▶ WORK ITEM:
Please copy exactly the lines from the top of the data through the line containing "bay horse: 3.45", and nothing else.

(TASK DATA)

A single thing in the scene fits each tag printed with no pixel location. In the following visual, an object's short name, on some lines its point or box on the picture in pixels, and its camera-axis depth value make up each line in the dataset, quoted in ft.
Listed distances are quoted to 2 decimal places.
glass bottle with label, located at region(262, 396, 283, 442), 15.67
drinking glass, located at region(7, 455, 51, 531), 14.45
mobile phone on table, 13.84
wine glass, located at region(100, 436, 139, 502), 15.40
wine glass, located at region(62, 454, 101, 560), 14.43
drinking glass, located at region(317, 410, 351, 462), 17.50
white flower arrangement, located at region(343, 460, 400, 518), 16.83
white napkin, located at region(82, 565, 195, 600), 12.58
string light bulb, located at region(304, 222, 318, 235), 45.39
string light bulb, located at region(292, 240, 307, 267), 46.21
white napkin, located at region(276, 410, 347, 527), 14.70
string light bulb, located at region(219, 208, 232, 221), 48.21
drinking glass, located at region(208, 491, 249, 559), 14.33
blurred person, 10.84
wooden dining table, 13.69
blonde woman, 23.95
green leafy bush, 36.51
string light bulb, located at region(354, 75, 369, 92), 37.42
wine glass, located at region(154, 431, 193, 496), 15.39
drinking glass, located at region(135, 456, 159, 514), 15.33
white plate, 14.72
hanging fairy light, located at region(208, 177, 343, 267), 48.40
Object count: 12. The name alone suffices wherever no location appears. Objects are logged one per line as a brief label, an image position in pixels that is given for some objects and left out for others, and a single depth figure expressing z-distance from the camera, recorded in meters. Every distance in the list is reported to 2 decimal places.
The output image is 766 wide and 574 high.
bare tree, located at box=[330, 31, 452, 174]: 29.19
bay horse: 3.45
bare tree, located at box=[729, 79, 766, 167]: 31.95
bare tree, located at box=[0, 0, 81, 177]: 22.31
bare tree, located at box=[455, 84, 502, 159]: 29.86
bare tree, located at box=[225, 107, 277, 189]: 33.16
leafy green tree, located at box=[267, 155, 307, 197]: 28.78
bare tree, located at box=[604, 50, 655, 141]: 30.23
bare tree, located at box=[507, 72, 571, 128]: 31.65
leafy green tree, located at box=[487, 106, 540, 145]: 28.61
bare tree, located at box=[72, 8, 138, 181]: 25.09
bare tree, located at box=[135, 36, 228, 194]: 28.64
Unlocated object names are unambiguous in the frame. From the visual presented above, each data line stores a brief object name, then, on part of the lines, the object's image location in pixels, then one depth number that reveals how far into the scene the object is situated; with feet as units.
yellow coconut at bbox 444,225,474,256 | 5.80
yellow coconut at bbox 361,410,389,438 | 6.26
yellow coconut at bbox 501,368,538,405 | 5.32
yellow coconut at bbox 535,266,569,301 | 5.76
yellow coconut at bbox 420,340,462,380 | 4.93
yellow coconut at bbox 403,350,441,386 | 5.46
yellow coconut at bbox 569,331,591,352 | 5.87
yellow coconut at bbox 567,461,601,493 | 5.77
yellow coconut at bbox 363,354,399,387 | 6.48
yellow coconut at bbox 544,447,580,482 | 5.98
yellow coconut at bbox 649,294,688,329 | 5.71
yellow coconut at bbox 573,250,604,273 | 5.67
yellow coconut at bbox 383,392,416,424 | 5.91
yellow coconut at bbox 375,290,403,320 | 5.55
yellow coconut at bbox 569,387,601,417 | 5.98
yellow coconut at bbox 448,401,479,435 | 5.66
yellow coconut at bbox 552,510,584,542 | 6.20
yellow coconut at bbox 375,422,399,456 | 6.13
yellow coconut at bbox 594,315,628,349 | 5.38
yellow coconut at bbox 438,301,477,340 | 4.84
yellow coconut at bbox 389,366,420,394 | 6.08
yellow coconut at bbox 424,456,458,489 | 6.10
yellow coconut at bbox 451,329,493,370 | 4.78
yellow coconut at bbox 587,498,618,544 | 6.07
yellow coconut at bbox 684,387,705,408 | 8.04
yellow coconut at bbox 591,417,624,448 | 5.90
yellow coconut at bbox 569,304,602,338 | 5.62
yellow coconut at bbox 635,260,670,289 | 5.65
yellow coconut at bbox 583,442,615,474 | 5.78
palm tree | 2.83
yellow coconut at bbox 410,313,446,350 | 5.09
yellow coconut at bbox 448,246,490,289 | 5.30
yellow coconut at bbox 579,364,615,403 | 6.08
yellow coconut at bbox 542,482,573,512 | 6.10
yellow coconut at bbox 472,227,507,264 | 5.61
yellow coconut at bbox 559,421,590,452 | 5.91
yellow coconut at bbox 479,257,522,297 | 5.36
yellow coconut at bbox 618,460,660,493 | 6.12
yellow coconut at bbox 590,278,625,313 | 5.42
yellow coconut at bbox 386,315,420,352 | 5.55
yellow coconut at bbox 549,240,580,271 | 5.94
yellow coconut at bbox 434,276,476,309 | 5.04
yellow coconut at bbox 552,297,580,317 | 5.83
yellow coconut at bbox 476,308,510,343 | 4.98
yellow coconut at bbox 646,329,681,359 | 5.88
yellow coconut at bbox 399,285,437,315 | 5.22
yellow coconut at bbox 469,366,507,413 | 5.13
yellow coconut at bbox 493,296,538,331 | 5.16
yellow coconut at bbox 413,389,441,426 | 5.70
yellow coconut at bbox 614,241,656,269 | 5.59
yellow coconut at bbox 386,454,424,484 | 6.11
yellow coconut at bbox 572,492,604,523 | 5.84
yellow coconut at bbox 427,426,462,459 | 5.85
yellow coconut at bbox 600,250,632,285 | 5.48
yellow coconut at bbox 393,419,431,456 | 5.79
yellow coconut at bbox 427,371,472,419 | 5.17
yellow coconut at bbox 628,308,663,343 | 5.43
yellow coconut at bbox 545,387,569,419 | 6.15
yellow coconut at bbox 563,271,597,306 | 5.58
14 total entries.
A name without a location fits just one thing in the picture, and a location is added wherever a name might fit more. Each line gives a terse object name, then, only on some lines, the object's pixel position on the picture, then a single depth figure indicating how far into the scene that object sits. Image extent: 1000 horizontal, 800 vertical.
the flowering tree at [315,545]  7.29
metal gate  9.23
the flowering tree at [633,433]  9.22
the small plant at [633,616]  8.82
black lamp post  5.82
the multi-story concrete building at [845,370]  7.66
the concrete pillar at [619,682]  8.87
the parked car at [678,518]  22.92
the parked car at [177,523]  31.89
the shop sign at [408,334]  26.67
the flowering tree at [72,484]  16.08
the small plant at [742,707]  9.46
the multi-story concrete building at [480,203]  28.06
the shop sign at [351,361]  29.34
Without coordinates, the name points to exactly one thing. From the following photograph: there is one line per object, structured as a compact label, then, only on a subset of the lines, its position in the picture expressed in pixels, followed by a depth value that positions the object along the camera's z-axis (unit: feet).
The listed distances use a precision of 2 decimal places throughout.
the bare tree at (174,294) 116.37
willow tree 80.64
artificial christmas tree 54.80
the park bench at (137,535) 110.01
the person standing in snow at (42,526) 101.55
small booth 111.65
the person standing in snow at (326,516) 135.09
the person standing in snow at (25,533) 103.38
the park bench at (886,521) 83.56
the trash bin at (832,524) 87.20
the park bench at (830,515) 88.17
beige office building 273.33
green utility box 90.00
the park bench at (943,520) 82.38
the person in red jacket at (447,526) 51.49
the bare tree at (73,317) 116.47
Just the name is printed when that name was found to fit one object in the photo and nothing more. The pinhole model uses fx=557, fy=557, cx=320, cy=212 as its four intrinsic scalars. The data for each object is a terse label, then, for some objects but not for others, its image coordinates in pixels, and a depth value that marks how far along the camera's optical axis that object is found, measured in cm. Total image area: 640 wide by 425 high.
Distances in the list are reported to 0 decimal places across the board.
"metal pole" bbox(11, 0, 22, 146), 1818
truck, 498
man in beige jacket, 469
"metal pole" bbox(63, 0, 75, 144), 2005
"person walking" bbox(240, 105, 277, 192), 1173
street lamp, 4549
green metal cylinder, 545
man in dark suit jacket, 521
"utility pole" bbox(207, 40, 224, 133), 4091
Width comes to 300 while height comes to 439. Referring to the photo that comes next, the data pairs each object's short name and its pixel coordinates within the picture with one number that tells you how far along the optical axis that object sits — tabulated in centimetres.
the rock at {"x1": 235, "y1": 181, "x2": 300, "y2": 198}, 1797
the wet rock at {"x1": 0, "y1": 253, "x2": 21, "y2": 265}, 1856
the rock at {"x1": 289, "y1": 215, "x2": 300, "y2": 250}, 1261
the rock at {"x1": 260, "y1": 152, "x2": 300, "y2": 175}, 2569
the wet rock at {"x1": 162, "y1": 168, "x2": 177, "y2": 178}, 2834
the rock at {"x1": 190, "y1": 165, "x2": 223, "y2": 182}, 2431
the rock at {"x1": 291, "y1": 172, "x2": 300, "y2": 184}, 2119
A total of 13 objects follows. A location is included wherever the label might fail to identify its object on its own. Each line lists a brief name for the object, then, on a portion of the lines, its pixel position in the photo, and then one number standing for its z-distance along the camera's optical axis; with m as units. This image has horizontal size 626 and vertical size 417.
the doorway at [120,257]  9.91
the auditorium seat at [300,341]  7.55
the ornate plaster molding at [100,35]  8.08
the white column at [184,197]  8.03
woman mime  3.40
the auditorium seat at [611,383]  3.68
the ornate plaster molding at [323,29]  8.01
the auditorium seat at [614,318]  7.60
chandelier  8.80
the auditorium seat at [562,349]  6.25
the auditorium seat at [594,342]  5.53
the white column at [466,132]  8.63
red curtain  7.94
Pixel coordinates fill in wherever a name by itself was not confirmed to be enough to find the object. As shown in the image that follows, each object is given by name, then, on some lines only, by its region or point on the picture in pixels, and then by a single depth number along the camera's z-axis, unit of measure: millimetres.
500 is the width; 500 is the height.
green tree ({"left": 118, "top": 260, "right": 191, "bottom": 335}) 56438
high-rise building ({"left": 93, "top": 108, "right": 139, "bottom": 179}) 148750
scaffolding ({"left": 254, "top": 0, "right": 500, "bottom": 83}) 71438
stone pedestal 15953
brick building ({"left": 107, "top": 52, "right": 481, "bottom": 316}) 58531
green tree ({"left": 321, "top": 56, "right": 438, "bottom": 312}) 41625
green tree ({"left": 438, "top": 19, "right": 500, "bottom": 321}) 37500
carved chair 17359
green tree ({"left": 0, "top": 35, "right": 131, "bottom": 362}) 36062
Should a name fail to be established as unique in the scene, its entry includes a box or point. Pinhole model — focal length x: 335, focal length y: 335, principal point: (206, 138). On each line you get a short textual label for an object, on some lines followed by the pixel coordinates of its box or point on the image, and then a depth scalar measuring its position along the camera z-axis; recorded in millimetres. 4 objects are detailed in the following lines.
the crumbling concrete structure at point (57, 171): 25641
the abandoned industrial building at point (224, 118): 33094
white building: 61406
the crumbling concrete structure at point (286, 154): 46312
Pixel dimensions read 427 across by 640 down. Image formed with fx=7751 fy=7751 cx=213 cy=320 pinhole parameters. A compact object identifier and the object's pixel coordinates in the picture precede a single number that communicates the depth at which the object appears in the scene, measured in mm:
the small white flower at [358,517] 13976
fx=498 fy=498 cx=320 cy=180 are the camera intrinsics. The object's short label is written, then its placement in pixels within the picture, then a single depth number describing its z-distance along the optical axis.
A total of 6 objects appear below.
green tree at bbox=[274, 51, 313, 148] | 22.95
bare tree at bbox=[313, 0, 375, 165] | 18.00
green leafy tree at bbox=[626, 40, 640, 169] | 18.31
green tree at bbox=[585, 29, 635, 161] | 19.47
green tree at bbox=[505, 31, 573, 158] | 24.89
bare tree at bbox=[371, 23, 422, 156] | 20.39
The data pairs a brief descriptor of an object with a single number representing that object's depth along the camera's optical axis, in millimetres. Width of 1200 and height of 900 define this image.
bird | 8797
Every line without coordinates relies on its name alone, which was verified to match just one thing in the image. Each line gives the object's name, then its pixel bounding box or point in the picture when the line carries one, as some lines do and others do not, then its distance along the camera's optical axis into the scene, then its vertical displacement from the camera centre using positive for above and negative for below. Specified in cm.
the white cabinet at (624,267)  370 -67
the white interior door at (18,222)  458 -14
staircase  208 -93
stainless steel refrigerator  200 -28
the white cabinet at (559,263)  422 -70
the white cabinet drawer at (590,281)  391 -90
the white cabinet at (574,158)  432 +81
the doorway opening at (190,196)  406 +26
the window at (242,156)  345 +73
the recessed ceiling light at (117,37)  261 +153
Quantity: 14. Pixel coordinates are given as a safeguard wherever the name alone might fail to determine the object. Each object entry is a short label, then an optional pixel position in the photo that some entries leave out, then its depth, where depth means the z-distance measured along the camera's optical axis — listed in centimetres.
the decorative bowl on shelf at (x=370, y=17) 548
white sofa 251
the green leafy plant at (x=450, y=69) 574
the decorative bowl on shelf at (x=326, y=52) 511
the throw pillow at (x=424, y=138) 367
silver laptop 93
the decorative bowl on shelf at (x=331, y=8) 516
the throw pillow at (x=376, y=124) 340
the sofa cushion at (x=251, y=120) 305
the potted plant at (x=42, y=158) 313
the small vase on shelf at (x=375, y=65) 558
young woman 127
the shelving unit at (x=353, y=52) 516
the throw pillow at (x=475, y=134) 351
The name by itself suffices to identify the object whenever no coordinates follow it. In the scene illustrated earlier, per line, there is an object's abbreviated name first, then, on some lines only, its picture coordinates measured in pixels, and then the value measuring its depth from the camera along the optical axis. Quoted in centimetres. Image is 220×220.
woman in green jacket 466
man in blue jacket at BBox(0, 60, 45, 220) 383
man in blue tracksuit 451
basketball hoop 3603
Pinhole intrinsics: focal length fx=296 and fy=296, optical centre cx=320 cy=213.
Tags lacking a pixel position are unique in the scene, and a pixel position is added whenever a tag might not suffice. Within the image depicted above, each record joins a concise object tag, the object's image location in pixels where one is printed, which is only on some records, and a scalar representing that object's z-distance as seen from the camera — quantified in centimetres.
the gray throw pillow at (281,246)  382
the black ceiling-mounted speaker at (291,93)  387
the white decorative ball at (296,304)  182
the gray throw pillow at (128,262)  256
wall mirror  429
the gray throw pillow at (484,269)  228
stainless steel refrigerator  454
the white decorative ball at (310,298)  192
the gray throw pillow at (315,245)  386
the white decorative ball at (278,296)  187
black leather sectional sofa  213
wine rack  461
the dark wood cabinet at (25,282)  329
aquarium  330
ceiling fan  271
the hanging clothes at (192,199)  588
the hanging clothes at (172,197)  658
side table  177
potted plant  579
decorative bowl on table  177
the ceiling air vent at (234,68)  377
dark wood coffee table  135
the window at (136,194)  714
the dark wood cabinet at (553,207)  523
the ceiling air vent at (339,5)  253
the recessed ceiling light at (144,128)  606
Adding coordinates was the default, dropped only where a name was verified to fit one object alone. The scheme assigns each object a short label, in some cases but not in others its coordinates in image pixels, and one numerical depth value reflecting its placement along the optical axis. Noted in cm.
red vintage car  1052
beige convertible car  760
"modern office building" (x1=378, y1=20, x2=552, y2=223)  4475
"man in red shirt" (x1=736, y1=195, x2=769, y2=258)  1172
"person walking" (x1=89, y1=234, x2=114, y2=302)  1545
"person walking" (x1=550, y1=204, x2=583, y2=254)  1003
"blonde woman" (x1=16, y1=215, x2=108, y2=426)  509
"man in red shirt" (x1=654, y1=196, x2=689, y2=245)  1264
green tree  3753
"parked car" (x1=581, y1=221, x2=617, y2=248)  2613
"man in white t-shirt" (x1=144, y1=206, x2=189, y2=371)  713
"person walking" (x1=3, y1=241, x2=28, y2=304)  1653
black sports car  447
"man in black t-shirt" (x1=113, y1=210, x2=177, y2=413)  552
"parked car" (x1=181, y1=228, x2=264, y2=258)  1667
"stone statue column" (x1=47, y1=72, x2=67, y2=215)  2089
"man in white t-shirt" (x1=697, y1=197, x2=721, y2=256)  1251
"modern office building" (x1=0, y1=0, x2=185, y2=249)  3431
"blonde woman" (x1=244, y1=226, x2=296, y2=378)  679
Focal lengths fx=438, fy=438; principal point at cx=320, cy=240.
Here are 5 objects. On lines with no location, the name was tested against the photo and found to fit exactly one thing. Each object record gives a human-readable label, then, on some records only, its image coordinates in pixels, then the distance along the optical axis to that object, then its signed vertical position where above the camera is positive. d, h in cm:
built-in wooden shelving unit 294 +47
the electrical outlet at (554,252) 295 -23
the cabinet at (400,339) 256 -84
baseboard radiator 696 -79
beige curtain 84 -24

(End TASK DATA)

▶ TASK RESPONSE:
A single thing in the scene fits each tag printed with no pixel location. In the following visual, an object's short name, on some lines its point or box on the picture in pixels, and its camera-axis depth value make up each line in the dataset, quoted in ft.
Listed distances are quoted to 2 decimal places.
glass bottle with label, located at region(262, 396, 283, 442), 15.67
drinking glass, located at region(7, 455, 51, 531), 14.45
mobile phone on table, 13.84
wine glass, located at region(100, 436, 139, 502), 15.40
wine glass, located at region(62, 454, 101, 560), 14.43
drinking glass, located at region(317, 410, 351, 462), 17.50
white flower arrangement, located at region(343, 460, 400, 518), 16.83
white napkin, located at region(82, 565, 195, 600), 12.58
string light bulb, located at region(304, 222, 318, 235), 45.39
string light bulb, located at region(292, 240, 307, 267), 46.21
white napkin, located at region(276, 410, 347, 527), 14.70
string light bulb, located at region(219, 208, 232, 221), 48.21
drinking glass, located at region(208, 491, 249, 559), 14.33
blurred person, 10.84
wooden dining table, 13.69
blonde woman, 23.95
green leafy bush, 36.51
string light bulb, located at region(354, 75, 369, 92), 37.42
wine glass, located at region(154, 431, 193, 496), 15.39
drinking glass, located at region(135, 456, 159, 514), 15.33
white plate, 14.72
hanging fairy light, located at region(208, 177, 343, 267), 48.40
Object count: 12. The name alone suffices wherever no location appears. Objects are logged one per line as a brief label, an image position in pixels that is given for some objects and left out for others, and a single depth figure expressing z-distance from the camera, recorded in meters. Every distance in the list is reported to 2 decimal places.
The output image is 766 wide and 574 high.
bare tree, located at box=[330, 31, 452, 174]: 29.19
bay horse: 3.45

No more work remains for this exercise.